Grand Marnier Roulade

Ingredients:

eggs

sugar

Chocolate

grand marnier

Egg whites

pinch of salt

Icing sugar

cream

additional grand marnier (optional)

Method:

  1. Line a 9 x 6 cm sponge sandwich tin with non-stick baking paper. Allow for high sides, the cooked sponge will rise.

  2. Preheat the oven to 180 deg C.

  3. Separate the eggs. Beat the yolks, gradually adding the sugar. Beat until the mix is thick and forms a ribbon.

  4. Melt the chocolate and grand marnier over a bain marie (hot water bath). When melted, set aside, over the water bath for warmth.

  5. Whip the egg whites, with a pinch of salt, until the whites golf firm peaks.

  6. Combine the chocolate/grand marnier mix with the thick sugar/egg yolk mix. Beat until combined.

  7. Then, gently fold through the egg white.

  8. Pour into the prepared lined sandwich tin. Even the surface.

  9. Bake, 180 deg C, 10-15 minutes, until the centre is firm to the touch.

  10. Remove from the oven, cool.

  11. Prepare a sheet of tin foil that is topped with a sheet of baking paper.
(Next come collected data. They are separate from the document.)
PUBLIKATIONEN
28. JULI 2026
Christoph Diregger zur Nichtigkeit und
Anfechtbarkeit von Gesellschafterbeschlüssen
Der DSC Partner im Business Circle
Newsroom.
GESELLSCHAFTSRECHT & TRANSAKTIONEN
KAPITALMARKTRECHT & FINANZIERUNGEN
Liberally sprinkle the baking paper with icing sugar.

  12. Invert the sponge tin onto the icing sugared paper, releasing the sponge. Remove the baking paper from the sponges base.

  13. Whip the cream. Spread it on half of the roulade leaving a space at the edge of the roulade that has no cream. Roll up the roulade in a rolling motion, away from yourself.

  14. Make sure the roll is tight and even by screwing up either end of the roulade, using the tin foil, thus creating an evenly shaped roulade.

  15. Refrigerate (best refrigerated overnight), or for at least a few hours.

  16. Remove from the refrigerator. Gently unwrap. Slice portions and plate.

  17. Eat and enjoy!

 

Note: After unwrapping the roulade, and before cutting it into portions, you may like to sprinkle it with more grand marnier.